[The records Boundary: Start]

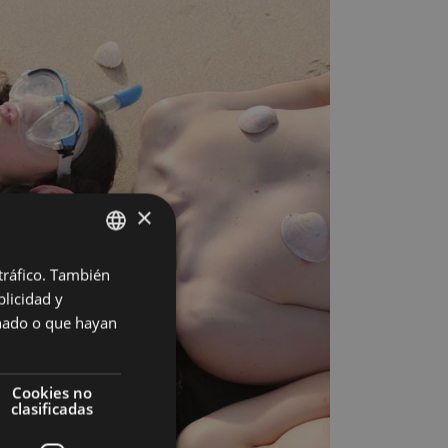
×
 tráfico. También
BASQUE
licidad y
SPANISH
onado o que hayan
Cookies no
clasificadas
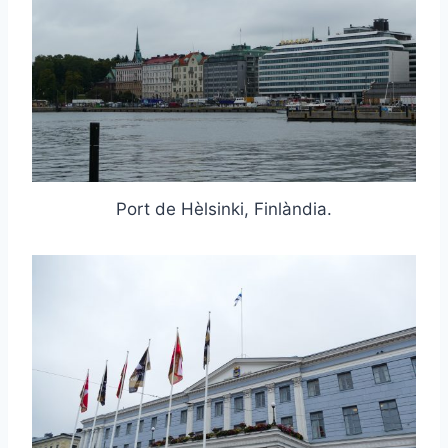
Port de Hèlsinki, Finlàndia.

[The records Boundary: End]

*What the task requires*.
Update the text of the entries above by changing "BASQUE" to "GALICIAN" and keeping everything else the same. Leave the pictures out.

*Answer space*.
×
 tráfico. También
GALICIAN
licidad y
SPANISH
onado o que hayan
Cookies no
clasificadas
Port de Hèlsinki, Finlàndia.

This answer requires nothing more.